When a human subject is put to test, however, something interesting happens. The human tries to predict the red button even after realizing that the button does not follow any pattern. As a result, they waste valuable time they could have spent hitting the green button for snacks, with trying to predict the red button and avoid a shock.

End result: They get shocked 32% of the time while only getting snacks 68% of the time.

They perform worse than the rat!

They just cannot accept that the best result is the statistical averages of 80% for green and 20% for red.

* * *

Part 2 – The Market 

The point is, for any field of human endeavour without repeated experience over the same types of problems, claims of mastery in that field are pompous and perhaps come from knowing how to act in that environment, not from predictive power.

For example the best stock traders have access to some sort of insider information, or are good at reading people’s body language (subtle insider information), or are good at making people like them. They are not necessarily good at predicting the best stocks.

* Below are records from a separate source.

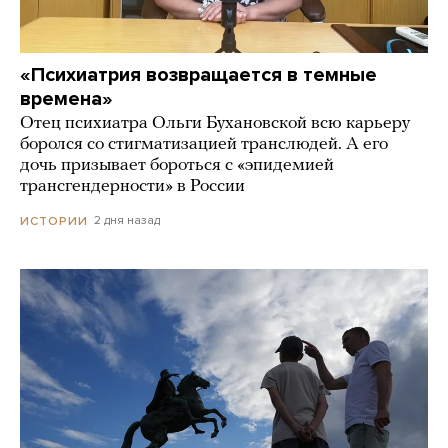
«Психиатрия возвращается в темные
времена»
Отец психиатра Ольги Бухановской всю карьеру
боролся со стигматизацией транслюдей. А его
дочь призывает бороться с «эпидемией
трансгендерности» в России
2 дня назад
ИСТОРИИ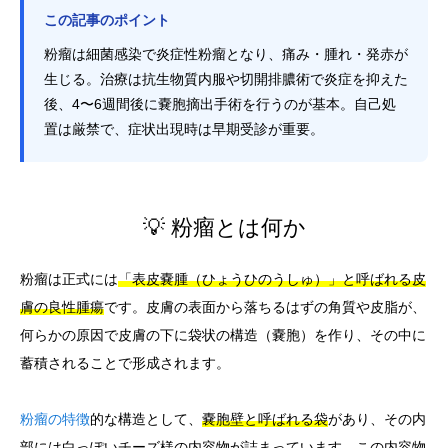
この記事のポイント
粉瘤は細菌感染で炎症性粉瘤となり、痛み・腫れ・発赤が
生じる。治療は抗生物質内服や切開排膿術で炎症を抑えた
後、4〜6週間後に嚢胞摘出手術を行うのが基本。自己処
置は厳禁で、症状出現時は早期受診が重要。
💡 粉瘤とは何か
粉瘤は正式には
「表皮嚢腫（ひょうひのうしゅ）」と呼ばれる皮
膚の良性腫瘍
です。皮膚の表面から落ちるはずの角質や皮脂が、
何らかの原因で皮膚の下に袋状の構造（嚢胞）を作り、その中に
蓄積されることで形成されます。
粉瘤の特徴
的な構造として、
嚢胞壁と呼ばれる袋
があり、その内
部には
白っぽいチーズ様の内容物
が詰まっています。この内容物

The same goes for political pundits.

Like in the above experiment, most people cannot accept the fact that trying to beat the market is futile and the best strategy is to simply buy index funds or stocks spread out over as many of the high performing companies as possible and continuously stack your asset portfolio, with bitcoin 100% included because no other asset has performed as well as it has in the 13 years since Bitcoin was released in 2008.

This is because the market performs predictably in the long run as per the well-grounded physics of resource optimization and technological progress. An example is Moore’s law for the doubling of the number of transistors every 10 years, and Swanson’s law for the halving of the price of renewables per watt. But these laws are over the long haul.

Like the gas laws work exceptionally well when you are dealing with an aggregate of millions upon millions of gas particles, the economy works well when you look at the big picture in terms of resources available and how the curves of progress are behaving every five or 10 years.

But try predicting the motion of a single gas molecule and you will know it is impossible. Same as trying to outperform the market on a day-to-day, hour-by-hour basis. Even worse is a minute-by-minute basis.

How about high speed trading algorithms on Wall Street?

They make use of the fact that a lot of people are trying to get a quick buck yet their fingers are not as fast as the signals of the AI bot. So they make profits from human traders’ losses.

And as any seasoned trader dedicated to actually building long-term wealth will tell anyone, you buy hardest when the market has collapsed. Since bitcoin is the greatest asset in the world market as I type this on August 4, 2022, I’ll simply say the same boring words that your grandparents told you about stocks, but applied to bitcoin.

Stay humble, and stack sats.

And if you really can’t help trying to beat the short-term randomness of the market, at least go for the asset that plays with more profits overall. This will yield better in the short term when it does. You know which one.